Após tomar conhecimento do estudo, o ginecologista José Antônio Marques, diretor do Centro de Referência de Saúde da Mulher da Secretaria da Saúde do Estado, disse que ele deve ser visto como mais um peso na balança usada para medir os benefícios e riscos associados ao tratamento para cada paciente. ‘‘O estudo não comprova nada, mas é importante saber que existe o risco.’’
Marques, que trabalha com a progesterona há quatro anos, disse que não pretende mudar seus métodos de tratamento, e vai continuar a prescrever o hormônio ‘‘criteriosamente’’. A decisão de usar ou não a progesterona, disse, deve continuar a ser feita caso a caso, baseada numa análise dos fatores de risco de cada paciente, como peso, número de filhos, histórico do ciclo menstrual, condição do endométrio e ocorrência de câncer na família.
Mesmo que o risco elevado de câncer de mama seja real, mulheres que precisam fazer reposição hormonal não devem desconsiderar o uso do tratamento, disse o oncologista clínico Sérgio Daniel Simon, do Hospital Albert Einstein. ‘‘Não há dúvida que os benefícios são maiores que os riscos.’’
Desde que um pequeno estudo relacionou a progesterona ao câncer de mama pela primeira vez há alguns anos, já foram realizadas várias outras pesquisas para comprovar a relação, disse o ginecologista Marques.
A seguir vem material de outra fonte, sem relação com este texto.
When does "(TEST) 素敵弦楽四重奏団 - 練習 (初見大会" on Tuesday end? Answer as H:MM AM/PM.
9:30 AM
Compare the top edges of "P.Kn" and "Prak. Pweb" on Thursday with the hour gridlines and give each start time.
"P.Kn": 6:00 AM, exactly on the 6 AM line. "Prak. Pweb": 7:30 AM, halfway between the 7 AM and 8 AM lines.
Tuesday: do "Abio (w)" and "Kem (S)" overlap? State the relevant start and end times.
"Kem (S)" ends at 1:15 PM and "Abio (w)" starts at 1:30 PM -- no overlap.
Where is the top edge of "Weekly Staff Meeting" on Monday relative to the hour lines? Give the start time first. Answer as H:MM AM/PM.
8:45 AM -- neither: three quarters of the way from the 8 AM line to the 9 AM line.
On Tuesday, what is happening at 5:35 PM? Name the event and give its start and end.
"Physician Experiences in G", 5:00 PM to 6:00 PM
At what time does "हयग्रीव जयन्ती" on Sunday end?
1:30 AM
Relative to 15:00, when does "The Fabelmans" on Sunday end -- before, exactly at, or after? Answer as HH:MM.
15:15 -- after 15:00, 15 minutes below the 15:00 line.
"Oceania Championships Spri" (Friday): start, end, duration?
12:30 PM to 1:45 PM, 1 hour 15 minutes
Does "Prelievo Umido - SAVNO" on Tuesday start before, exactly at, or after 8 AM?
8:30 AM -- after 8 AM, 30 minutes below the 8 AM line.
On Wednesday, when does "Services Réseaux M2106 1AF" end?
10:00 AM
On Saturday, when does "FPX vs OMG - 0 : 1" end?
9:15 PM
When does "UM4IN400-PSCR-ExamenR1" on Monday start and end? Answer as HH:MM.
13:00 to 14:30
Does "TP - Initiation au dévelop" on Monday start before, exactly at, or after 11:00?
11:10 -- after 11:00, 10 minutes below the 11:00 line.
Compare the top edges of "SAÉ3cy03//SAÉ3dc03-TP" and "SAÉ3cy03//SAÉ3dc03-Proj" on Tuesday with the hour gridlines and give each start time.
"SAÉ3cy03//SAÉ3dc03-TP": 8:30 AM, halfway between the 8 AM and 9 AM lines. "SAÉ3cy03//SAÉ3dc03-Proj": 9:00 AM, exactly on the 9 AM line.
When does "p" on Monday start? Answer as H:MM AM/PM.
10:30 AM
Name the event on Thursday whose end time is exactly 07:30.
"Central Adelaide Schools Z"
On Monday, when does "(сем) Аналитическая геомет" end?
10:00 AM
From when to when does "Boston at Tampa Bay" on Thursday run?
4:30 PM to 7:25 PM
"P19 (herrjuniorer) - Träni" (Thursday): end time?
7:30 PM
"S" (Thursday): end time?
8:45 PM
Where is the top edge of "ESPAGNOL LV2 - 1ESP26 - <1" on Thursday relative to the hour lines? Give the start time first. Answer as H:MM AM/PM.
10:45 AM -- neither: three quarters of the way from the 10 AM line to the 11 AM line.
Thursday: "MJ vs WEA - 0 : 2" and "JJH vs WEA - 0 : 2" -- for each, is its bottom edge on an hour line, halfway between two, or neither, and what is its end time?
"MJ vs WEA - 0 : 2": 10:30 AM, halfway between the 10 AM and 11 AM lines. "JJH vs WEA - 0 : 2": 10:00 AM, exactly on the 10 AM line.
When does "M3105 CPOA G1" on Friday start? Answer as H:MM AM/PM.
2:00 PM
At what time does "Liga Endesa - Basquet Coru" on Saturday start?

Alguns acabaram provando exatamente o contrário. Uma conclusão definitiva ainda pode demorar alguns anos, afirmou.
Um estudo de menores proporções, com cerca de mil mulheres, realizado por cientistas escoceses e publicado neste mês pelo British Medical Journal, não encontrou relação entre a terapia de reposição hormonal e um aumento no risco de câncer de mama.
Para o médico e pesquisador William Creasman, uma autoridade em terapia hormonal da Universidade da Carolina do Sul, nos Estados Unidos, a pesquisa patrocinado pelo NCI é apenas mais uma entre muitas e com resultados contraditórios. ‘‘Eu sei de outros estudos que não mostram nenhuma relação’’, disse ao Estado. ‘‘Se houver risco, é extremamente pequeno.’’
Apesar de os aumentos de casos indicados no recente estudo parecerem altos, Creasman lembra que porcentagens podem ser enganosas. Por exemplo, se a chance de se desenvolver câncer de mama subisse de 1 em 100 mulheres para 2 em 100, isso representaria um aumento de 100%. De acordo com Marques, a reposição hormonal é uma terapia muito comum no mundo todo. Após a menopausa, o estrógeno é usado para combater a osteoporose e aliviar sintomas como a insônia, calores e secura vaginal. Há indícios também de que o hormônio ajuda a prevenir complicações cardíacas e até demência em idosos. Por outro lado, sabe-se que aumenta o risco de câncer uterino. A progesterona é administrada para combater esse ponto negativo, porque reinicia o ciclo menstrual.
Muitas brasileiras, no entanto, escolhem fazer a terapia por motivos estéticos, aponta Simon. ‘‘Hoje em dia é moda.’’
O ponto forte do estudo do NCI é o grande número de mulheres, que foram acompanhadas por meio de cartas e telefonemas por um período médio de dez anos. O trabalho foi criticado, porém, pelo fato de seus resultados serem aplicáveis apenas para mulheres que fazem a terapia atualmente ou fizeram o tratamento nos últimos quatro anos e também para mulheres magras. Para mulheres gordas, que produzem naturalmente mais estrógeno, os resultados não foram conclusivos.
O médico Walter Willett, da Escola de Saúde Pública de Harvard, que escreveu um editorial acompanhando a publicação do estudo, concluiu que a decisão sobre o uso da terapia de reposição hormonal continua complicada.